PROBLEM REQUIREMENTS: Give the lines below again exactly, starting with the line that holds "11: (846, 611)" and going on through the line that holds "72: (409, 617)".

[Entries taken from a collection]
*** Begin section ***

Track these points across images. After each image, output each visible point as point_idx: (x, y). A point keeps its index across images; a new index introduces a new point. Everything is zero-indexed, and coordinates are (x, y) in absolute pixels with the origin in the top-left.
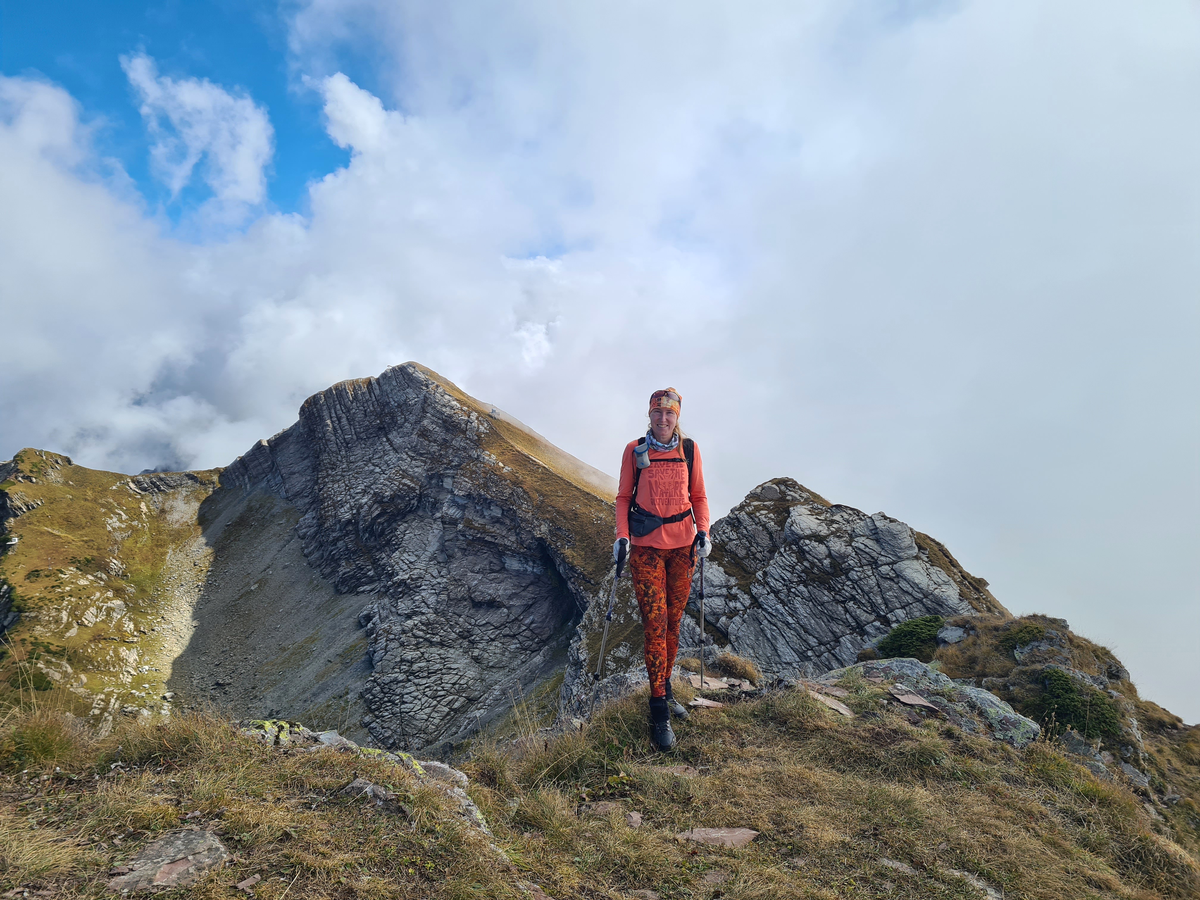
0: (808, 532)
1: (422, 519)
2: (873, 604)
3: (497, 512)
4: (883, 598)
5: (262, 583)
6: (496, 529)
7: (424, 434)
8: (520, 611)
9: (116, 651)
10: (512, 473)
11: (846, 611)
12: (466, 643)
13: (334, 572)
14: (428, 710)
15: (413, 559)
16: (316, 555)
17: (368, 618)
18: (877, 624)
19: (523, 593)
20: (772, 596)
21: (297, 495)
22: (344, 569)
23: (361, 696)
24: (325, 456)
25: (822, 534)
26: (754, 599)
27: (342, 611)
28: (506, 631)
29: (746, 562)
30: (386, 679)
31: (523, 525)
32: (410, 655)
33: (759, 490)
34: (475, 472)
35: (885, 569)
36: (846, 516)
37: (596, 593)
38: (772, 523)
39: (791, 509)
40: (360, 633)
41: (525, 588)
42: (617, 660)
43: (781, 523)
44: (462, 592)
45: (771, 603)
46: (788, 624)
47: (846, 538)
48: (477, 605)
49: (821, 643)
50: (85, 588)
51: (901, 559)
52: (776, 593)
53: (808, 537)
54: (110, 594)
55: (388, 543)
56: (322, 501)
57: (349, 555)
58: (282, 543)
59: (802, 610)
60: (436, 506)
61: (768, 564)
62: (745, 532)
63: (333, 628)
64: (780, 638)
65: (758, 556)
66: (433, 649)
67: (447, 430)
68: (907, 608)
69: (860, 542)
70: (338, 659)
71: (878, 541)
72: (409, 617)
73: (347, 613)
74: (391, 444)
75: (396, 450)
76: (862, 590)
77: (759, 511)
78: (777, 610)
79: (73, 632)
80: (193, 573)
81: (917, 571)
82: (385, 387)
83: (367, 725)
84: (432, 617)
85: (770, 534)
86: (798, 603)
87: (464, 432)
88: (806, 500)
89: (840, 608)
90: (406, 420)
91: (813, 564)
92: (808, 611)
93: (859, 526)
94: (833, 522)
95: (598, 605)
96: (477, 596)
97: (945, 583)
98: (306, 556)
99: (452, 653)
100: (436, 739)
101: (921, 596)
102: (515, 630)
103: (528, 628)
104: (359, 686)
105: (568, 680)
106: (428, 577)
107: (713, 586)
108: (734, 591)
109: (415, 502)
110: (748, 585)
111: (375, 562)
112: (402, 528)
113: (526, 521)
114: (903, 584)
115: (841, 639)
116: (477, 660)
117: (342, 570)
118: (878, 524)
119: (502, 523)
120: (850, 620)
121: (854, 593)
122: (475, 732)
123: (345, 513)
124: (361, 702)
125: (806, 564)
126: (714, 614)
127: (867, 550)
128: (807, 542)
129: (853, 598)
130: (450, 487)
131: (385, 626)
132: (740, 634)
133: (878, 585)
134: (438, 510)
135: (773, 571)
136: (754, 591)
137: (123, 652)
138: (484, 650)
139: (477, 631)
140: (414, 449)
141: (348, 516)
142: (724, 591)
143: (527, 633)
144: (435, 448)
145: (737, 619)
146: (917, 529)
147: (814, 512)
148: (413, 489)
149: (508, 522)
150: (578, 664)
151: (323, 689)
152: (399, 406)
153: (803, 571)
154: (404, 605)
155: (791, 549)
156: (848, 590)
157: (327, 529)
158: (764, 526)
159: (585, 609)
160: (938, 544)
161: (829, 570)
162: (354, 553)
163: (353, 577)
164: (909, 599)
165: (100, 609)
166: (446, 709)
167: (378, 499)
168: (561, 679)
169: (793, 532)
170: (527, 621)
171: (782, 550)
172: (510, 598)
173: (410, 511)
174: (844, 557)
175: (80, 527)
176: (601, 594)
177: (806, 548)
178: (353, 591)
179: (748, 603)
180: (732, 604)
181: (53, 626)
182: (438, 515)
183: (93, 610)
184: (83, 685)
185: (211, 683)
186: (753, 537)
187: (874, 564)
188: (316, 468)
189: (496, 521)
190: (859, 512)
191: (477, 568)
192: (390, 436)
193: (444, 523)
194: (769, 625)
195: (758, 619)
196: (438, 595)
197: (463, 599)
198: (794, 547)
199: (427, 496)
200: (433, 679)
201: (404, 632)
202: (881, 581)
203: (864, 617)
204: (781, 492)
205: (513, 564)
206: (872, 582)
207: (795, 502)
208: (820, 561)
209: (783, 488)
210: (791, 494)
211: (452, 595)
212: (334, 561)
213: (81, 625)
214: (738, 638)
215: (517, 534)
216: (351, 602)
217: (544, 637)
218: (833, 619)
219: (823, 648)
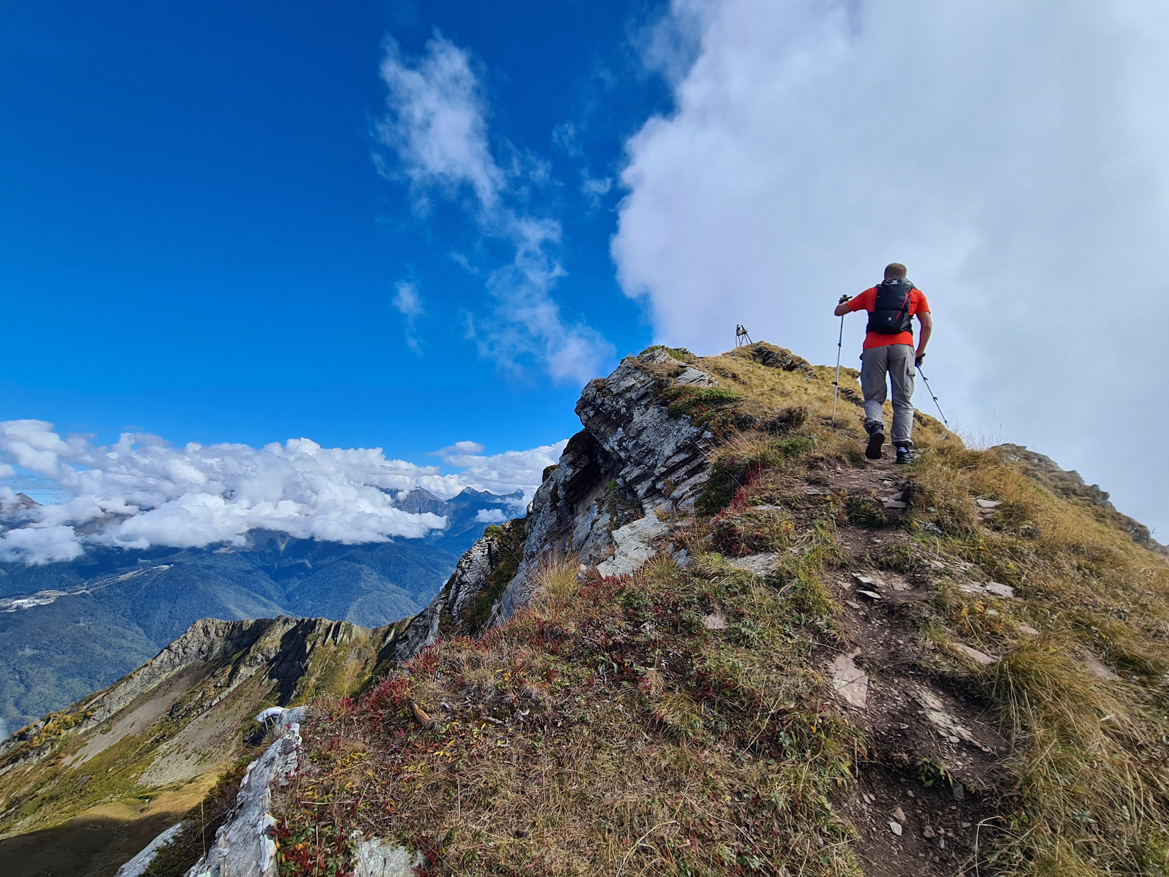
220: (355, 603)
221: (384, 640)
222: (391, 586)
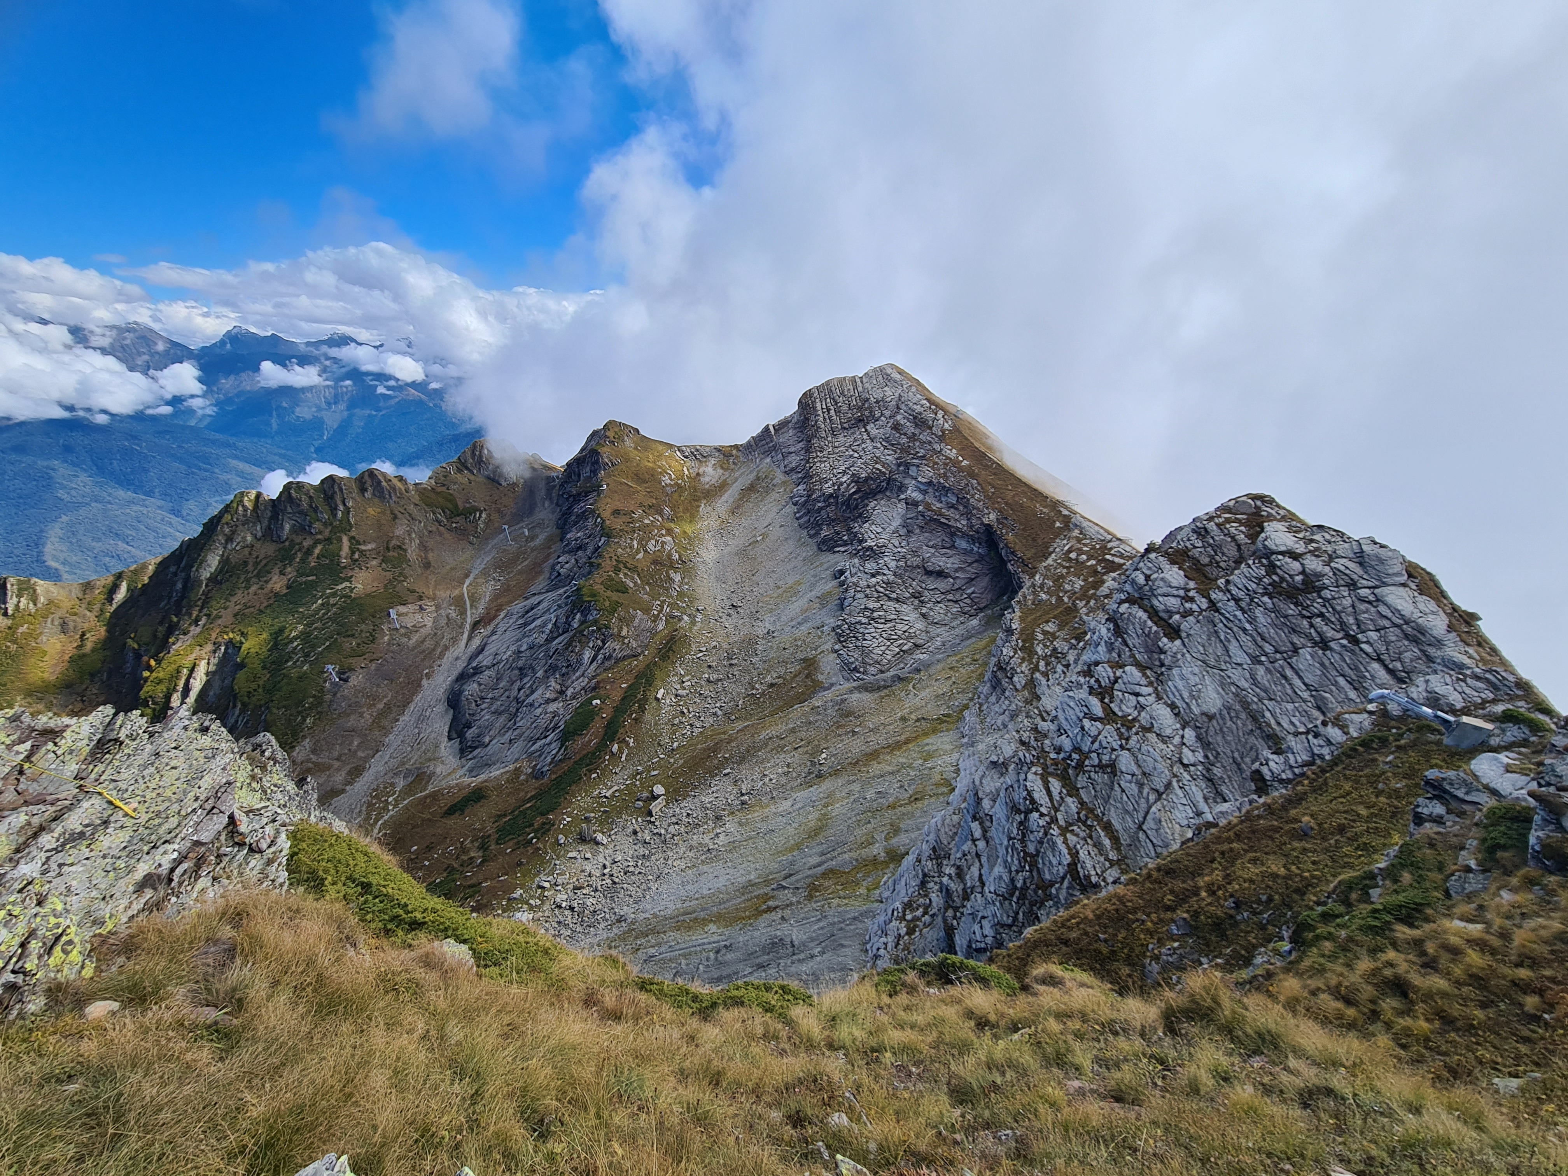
0: (1283, 548)
1: (889, 498)
2: (1342, 623)
3: (953, 500)
4: (1356, 619)
5: (764, 536)
6: (951, 513)
7: (896, 427)
8: (963, 582)
9: (667, 572)
10: (970, 466)
11: (1312, 625)
12: (916, 602)
13: (817, 534)
14: (883, 648)
15: (879, 530)
16: (805, 519)
17: (842, 572)
18: (1345, 642)
19: (968, 568)
20: (1232, 603)
21: (792, 470)
22: (825, 532)
23: (833, 630)
24: (815, 441)
25: (1298, 551)
26: (1213, 604)
27: (822, 564)
28: (950, 597)
29: (1208, 569)
30: (853, 620)
31: (974, 512)
32: (872, 605)
33: (1232, 503)
34: (937, 463)
35: (1364, 592)
36: (1328, 537)
37: (1032, 576)
38: (1243, 536)
39: (1266, 524)
40: (835, 583)
41: (970, 564)
42: (1045, 633)
43: (1253, 537)
44: (917, 561)
45: (1229, 609)
46: (1244, 630)
47: (1325, 558)
48: (929, 573)
49: (1277, 651)
50: (648, 525)
51: (1385, 584)
52: (1237, 600)
53: (1282, 553)
54: (664, 532)
55: (860, 515)
56: (811, 477)
57: (831, 522)
58: (780, 507)
59: (1262, 619)
60: (902, 488)
61: (1232, 573)
62: (1211, 541)
63: (815, 576)
64: (1233, 641)
65: (1222, 564)
66: (890, 603)
67: (917, 425)
68: (1382, 632)
69: (1339, 564)
70: (818, 600)
71: (1361, 564)
72: (873, 576)
73: (825, 566)
74: (868, 434)
75: (872, 440)
76: (1334, 609)
77: (1229, 523)
78: (1235, 616)
79: (640, 556)
80: (718, 523)
81: (1402, 598)
82: (867, 385)
83: (836, 651)
84: (892, 578)
85: (1239, 546)
86: (1259, 612)
87: (930, 428)
88: (1283, 517)
89: (1305, 622)
90: (882, 415)
91: (1282, 579)
92: (1269, 621)
93: (1342, 548)
94: (1312, 541)
95: (1033, 586)
96: (929, 566)
97: (1433, 613)
98: (797, 519)
99: (904, 608)
100: (888, 670)
101: (1401, 622)
102: (958, 597)
103: (969, 597)
104: (832, 622)
105: (999, 642)
106: (890, 546)
107: (1171, 587)
108: (1192, 594)
109: (884, 484)
110: (1207, 590)
111: (849, 529)
112: (872, 504)
113: (978, 509)
114: (1382, 609)
115: (1300, 651)
116: (924, 616)
117: (824, 533)
118: (1365, 548)
119: (957, 509)
120: (1314, 634)
121: (1324, 610)
122: (918, 671)
123: (828, 489)
124: (833, 634)
125: (1275, 577)
126: (1168, 611)
127: (1347, 572)
128: (1280, 557)
129: (1321, 615)
130: (914, 474)
131: (854, 580)
132: (1192, 632)
133: (1353, 606)
134: (903, 493)
135: (1237, 580)
136: (1213, 596)
137: (672, 574)
138: (931, 609)
139: (926, 593)
140: (887, 439)
141: (831, 491)
142: (1182, 593)
143: (968, 601)
144: (904, 440)
145: (1191, 619)
146: (1409, 558)
147: (1290, 529)
148: (884, 473)
149: (961, 508)
150: (1010, 631)
151: (806, 620)
152: (877, 402)
153: (1270, 584)
154: (870, 566)
155: (1260, 562)
156: (1317, 606)
157: (814, 500)
158: (1233, 538)
159: (1021, 588)
160: (1429, 573)
161: (1300, 586)
162: (833, 520)
163: (831, 539)
164: (1386, 623)
165: (657, 541)
166: (897, 650)
167: (856, 479)
168: (994, 640)
169: (1265, 547)
170: (969, 591)
171: (1251, 562)
172: (956, 571)
173: (880, 492)
174: (1319, 576)
175: (645, 481)
176: (1037, 577)
177: (1278, 563)
178: (831, 550)
179: (1204, 606)
180: (1188, 605)
181: (628, 550)
182: (903, 496)
183: (653, 542)
184: (647, 594)
185: (729, 603)
186: (1220, 547)
187: (1352, 585)
188: (808, 450)
189: (952, 506)
190: (1343, 534)
191: (931, 543)
192: (868, 428)
193: (907, 504)
194: (1224, 629)
195: (1212, 621)
196: (898, 561)
197: (918, 567)
198: (1264, 561)
199: (895, 480)
200: (888, 625)
201: (869, 587)
202: (1357, 603)
203: (1330, 633)
204: (1256, 507)
205: (962, 544)
206: (1347, 602)
207: (1270, 518)
208: (1291, 576)
209: (1259, 503)
210: (1266, 510)
211: (909, 563)
212: (817, 526)
213: (646, 551)
214: (1189, 635)
215: (968, 519)
216: (829, 559)
217: (982, 606)
218: (1294, 631)
219: (1278, 656)
220: (57, 525)
221: (110, 600)
222: (122, 494)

*** End section ***

SOLUTION TO THIS EXERCISE:
11: (846, 611)
12: (466, 643)
13: (334, 572)
14: (428, 710)
15: (413, 559)
16: (316, 555)
17: (368, 618)
18: (877, 624)
19: (523, 593)
20: (772, 596)
21: (297, 495)
22: (344, 569)
23: (361, 696)
24: (325, 456)
25: (822, 534)
26: (754, 599)
27: (342, 611)
28: (506, 631)
29: (746, 562)
30: (386, 679)
31: (523, 525)
32: (410, 655)
33: (759, 490)
34: (475, 472)
35: (885, 569)
36: (846, 516)
37: (596, 593)
38: (772, 523)
39: (791, 509)
40: (360, 633)
41: (525, 588)
42: (617, 660)
43: (781, 523)
44: (462, 592)
45: (771, 603)
46: (788, 624)
47: (846, 538)
48: (477, 605)
49: (821, 643)
50: (85, 588)
51: (901, 559)
52: (776, 593)
53: (808, 537)
54: (110, 594)
55: (388, 543)
56: (322, 501)
57: (349, 555)
58: (282, 543)
59: (802, 610)
60: (436, 506)
61: (768, 564)
62: (745, 532)
63: (333, 628)
64: (780, 638)
65: (758, 556)
66: (433, 649)
67: (447, 430)
68: (907, 608)
69: (860, 542)
70: (338, 659)
71: (878, 541)
72: (409, 617)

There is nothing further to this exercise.